Au fil des années, Taffa subit le racisme de la part des Blancs et est également critiqué pour ne pas être « assez autochtone ». Elle regarde sa mère tenter de se rapprocher de la blancheur et l’encourager chez ses enfants. Elle voit comment son père et ses frères vivent des traumatismes dont ils ont du mal à parler directement et comment certains se tournent vers l’alcool pour apaiser leur douleur.
Alors que Taffa approche de l’âge adulte, sa propre colère face aux injustices subies par son peuple grandit en elle. Elle devient déprimée, perd sa capacité à se concentrer sur l’école comme avant et commence à boire et à sortir tard avec ses camarades, ainsi qu’à se faufiler hors de la maison pour se défoncer et faire de la randonnée tôt le matin. Elle ne croit plus à l’insistance de ses parents selon laquelle l’éducation formelle lui apportera les libertés et la vie qu’elle souhaite poursuivre.
Surtout pour une mémoriste, Taffa permet à la fois à son point de vue adulte de colorer son approche de ses souvenirs et résiste à expliquer sa rage de jeunesse ou à nier sa validité. Il y avait alors de quoi être fou ; il y a encore de quoi être fou.
Mais Taffa commence à réaliser que le changement est non seulement inévitable, mais sacré en soi.
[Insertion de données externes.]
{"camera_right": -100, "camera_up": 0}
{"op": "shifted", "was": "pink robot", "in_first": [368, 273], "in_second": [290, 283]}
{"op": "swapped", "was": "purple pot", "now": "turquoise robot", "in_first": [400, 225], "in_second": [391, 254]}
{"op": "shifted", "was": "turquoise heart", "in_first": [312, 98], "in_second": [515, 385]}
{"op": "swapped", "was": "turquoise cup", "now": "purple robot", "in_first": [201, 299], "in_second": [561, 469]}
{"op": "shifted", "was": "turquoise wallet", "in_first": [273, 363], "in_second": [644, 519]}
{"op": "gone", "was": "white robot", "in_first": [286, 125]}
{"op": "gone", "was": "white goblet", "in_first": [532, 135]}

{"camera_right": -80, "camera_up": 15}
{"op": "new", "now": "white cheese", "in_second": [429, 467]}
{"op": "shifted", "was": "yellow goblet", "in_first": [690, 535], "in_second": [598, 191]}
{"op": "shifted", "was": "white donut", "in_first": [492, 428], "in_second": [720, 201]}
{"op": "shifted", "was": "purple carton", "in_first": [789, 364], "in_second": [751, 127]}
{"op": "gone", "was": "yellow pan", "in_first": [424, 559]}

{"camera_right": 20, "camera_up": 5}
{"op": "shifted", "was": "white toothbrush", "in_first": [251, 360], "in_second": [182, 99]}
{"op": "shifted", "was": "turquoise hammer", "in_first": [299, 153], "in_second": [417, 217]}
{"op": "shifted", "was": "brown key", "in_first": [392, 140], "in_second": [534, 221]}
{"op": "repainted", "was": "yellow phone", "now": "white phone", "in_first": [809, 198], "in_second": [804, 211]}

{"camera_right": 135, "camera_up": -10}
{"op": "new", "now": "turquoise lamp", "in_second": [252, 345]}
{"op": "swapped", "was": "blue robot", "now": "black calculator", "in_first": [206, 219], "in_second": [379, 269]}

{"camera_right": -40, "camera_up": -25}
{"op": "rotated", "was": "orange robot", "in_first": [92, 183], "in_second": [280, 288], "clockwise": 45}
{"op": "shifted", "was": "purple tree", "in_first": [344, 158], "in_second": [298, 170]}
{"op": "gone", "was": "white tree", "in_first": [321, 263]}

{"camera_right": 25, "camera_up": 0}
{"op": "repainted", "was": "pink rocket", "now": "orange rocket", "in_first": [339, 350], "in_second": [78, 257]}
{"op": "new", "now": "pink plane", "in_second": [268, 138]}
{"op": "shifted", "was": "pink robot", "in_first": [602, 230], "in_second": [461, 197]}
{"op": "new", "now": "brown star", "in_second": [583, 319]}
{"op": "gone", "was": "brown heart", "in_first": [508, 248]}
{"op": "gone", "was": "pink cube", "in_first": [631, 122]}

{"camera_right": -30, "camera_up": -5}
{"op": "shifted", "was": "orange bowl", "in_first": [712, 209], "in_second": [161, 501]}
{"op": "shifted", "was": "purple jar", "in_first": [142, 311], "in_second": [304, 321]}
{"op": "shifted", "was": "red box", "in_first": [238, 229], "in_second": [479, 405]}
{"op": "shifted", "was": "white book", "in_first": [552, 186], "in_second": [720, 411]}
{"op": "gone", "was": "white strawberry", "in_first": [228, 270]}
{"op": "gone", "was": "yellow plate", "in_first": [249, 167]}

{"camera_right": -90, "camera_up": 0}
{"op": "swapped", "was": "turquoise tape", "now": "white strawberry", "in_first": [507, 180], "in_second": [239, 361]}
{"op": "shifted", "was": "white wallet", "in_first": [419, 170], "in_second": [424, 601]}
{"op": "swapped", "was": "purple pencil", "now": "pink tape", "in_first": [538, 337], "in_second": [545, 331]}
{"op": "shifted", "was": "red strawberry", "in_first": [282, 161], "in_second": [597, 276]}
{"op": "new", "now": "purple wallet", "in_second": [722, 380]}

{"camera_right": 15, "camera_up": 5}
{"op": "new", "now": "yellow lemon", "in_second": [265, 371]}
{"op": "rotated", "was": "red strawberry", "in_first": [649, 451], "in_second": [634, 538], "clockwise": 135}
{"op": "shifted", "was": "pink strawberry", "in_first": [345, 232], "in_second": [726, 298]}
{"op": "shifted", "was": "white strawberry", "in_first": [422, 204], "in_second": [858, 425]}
Les traditions de ses ancêtres Quechan évitaient la matérialité, comme en témoignent leurs rituels funéraires, qui consistent à brûler les biens de la personne décédée et qui s’étendaient autrefois à l’incendie de la maison de cette personne. La tante Vi de Taffa lui raconte l’histoire d’une cérémonie qui a été abandonnée dans les années 1950 parce qu’une des familles qui y participaient avait perdu trois de ses membres en un an, ne laissant plus personne en vie dans cette famille qui savait comment accomplir le rituel. « Le monde était en perpétuel mouvement », écrit Taffa, « trop sacré pour être attaché, et les anciens disaient que ce changement faisait partie de la cérémonie mondiale en cours. Tante Vi a dit que c’était un rappel que même la cérémonie était importante. Il n’y avait que la vraie puissance et l’endurance dans la nature.
Aujourd’hui directrice du programme de maîtrise en écriture créative à l’Institute of American Indian Arts de Santa Fe, Taffa a clairement parcouru un long chemin dans sa capacité à accepter le changement et à synthétiser les différents éléments de son identité. À la fin de ses mémoires, elle donne un bref aperçu de la façon dont cela s’est produit – en travaillant au parc national de Yellowstone, en voyageant à Hog Island, puis en Alaska, en Indonésie et dans plusieurs pays d’Afrique de l’Ouest – et j’aurais aimé qu’elle développe ce qu’elle a appris. Je ne peux qu’espérer que cela pourrait être le projet d’un futur livre, dont je ne peux que supposer qu’il sera aussi riche et sage que « Whiskey Tender ».
Ilana Masad est critique littéraire et culturelle et auteur de « All My Mother’s Lovers ».